South Africa, Shakespeare, and Post-Colonial Culture
(Edwin Mellen Press, 2005)
This book works within the frameworks of post-colonial studies and cultural studies in order to theorize, and then to illustrate, the possibilities for cultural creation in the context of oppression. It re-works the concept of hybridity, and the philosophies of liberalism and humanism, in order to suggest that these important and much-contested terrains within critical theory have specific potential in a South African context. This book applies these theoretical points to a trajectory of writing in English in the region, which it finds embodied in the writing of Solomon Plaatje, Peter Abrahams, Es’kia Mphahlele, Bloke Modisane, and Can Themba. By seeking to unlock the complex and sometimes contradictory ways in which Shakespeare is useful to these writers, the book addresses the traditional imbalance of knowledges in Shakespeare Studies by conceptualizing the presence of Shakespeare in these texts as indicative of an act of cultural appropriation and political resistance. Ultimately, the book makes a contribution to post-colonial and cultural studies’ engagements with how culture works, how resistance is inscribed, and what role theory can play in the neo-colonial world.
Under Construction: ‘Race’ and Identity in South Africa Today
Edited by Natasha Distiller and Melissa Steyn (Heinemann, 2004)
Under Construction: 'Race' and Identity in South Africa Today takes for granted that 'race' is a social and not a biological category.
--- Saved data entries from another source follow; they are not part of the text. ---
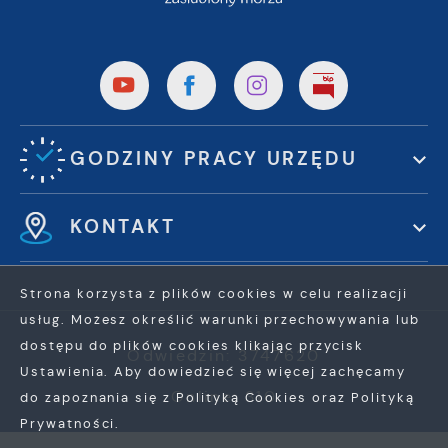
GODZINY PRACY URZĘDU
KONTAKT
Strona korzysta z plików cookies w celu realizacji
usług. Możesz określić warunki przechowywania lub
dostępu do plików cookies klikając przycisk
Odwiedzin: 3747620
Ustawienia. Aby dowiedzieć się więcej zachęcamy
Online: 310
do zapoznania się z Polityką Cookies oraz Polityką
Prywatności.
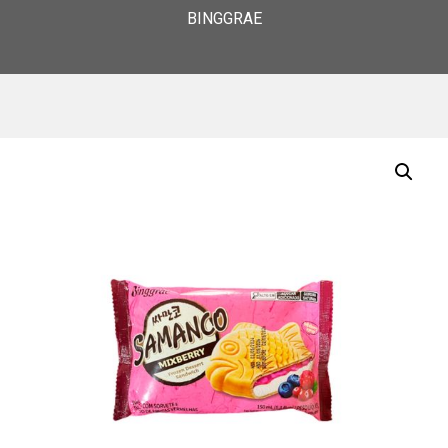
BINGGRAE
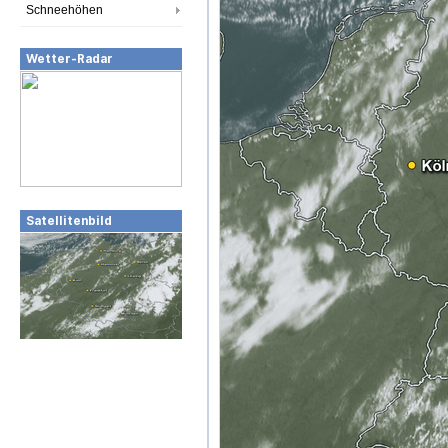
Schneehöhen
Wetter-Radar
Satellitenbild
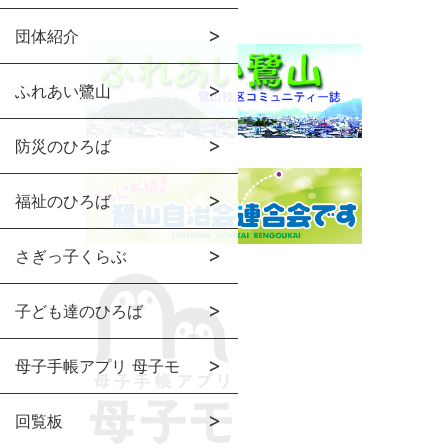
団体紹介
ふれあい鷺山
防災のひろば
福祉のひろば
さぎっ子くらぶ
子ども達のひろば
母子手帳アプリ 母子モ
回覧板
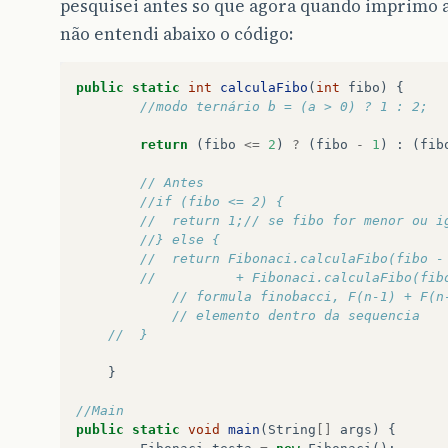
pesquisei antes so que agora quando imprimo ao 
não entendi abaixo o código:
public
static
int
calculaFibo
(
int
fibo
)
{
//modo ternário b = (a > 0) ? 1 : 2;  
return
(
fibo
<=
2
)
?
(
fibo
-
1
)
:
(
fib
// Antes 
//if (fibo <= 2) {
//	return 1;// se fibo for menor ou 
//} else {
//	return Fibonaci.calculaFibo(fibo -
//			+ Fibonaci.calculaFibo(fi
// formula finobacci, F(n-1) + F(n
// elemento dentro da sequencia
//	}
}
//Main
public
static
void
main
(
String
[]
args
)
{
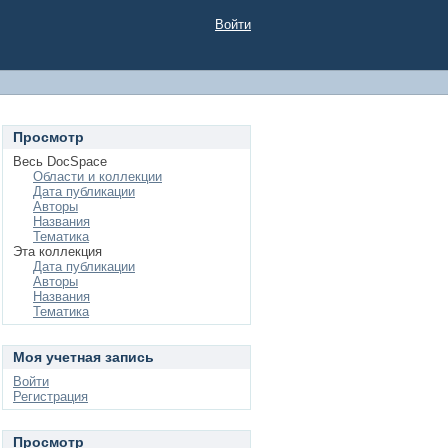
Войти
Просмотр
Весь DocSpace
Области и коллекции
Дата публикации
Авторы
Названия
Тематика
Эта коллекция
Дата публикации
Авторы
Названия
Тематика
Моя учетная запись
Войти
Регистрация
Просмотр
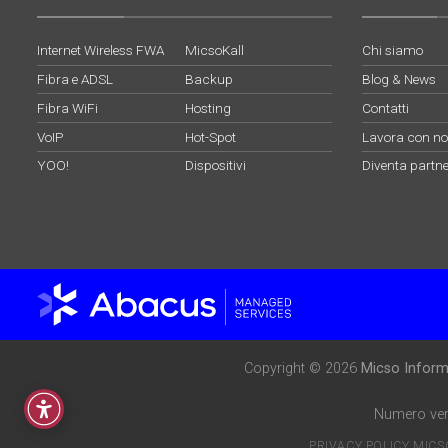
Internet Wireless FWA
MicsoKall
Chi siamo
Fibra e ADSL
Backup
Blog & News
Fibra WiFi
Hosting
Contatti
VoIP
Hot-Spot
Lavora con no
YOO!
Dispositivi
Diventa partne
Copyright © 2026
Micso Informa
Numero ve
PRIVACY POLICY MICS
The concept of 'race' is therefore open to construction, deconstruction, reconstruction, resistance, subversion and challenge.
Through the genres of cartoon, performance art, photography, poetry, short story, dialogue, discourse analysis and academic essay, the contributors - including Zapiro, Sandile Dikeni, Ashraf Jamal and Anton Kannemeyer - attempt to answer questions about lived experience in contemporary South Africa and the challenges and hopes which these experiences embody.
Under Construction: 'Race' and Identity in South Africa Today investigates and engages with 'race' as one of the primary categories of identity - and one that continues to define access and daily experience - in 'post-apartheid' South Africa'.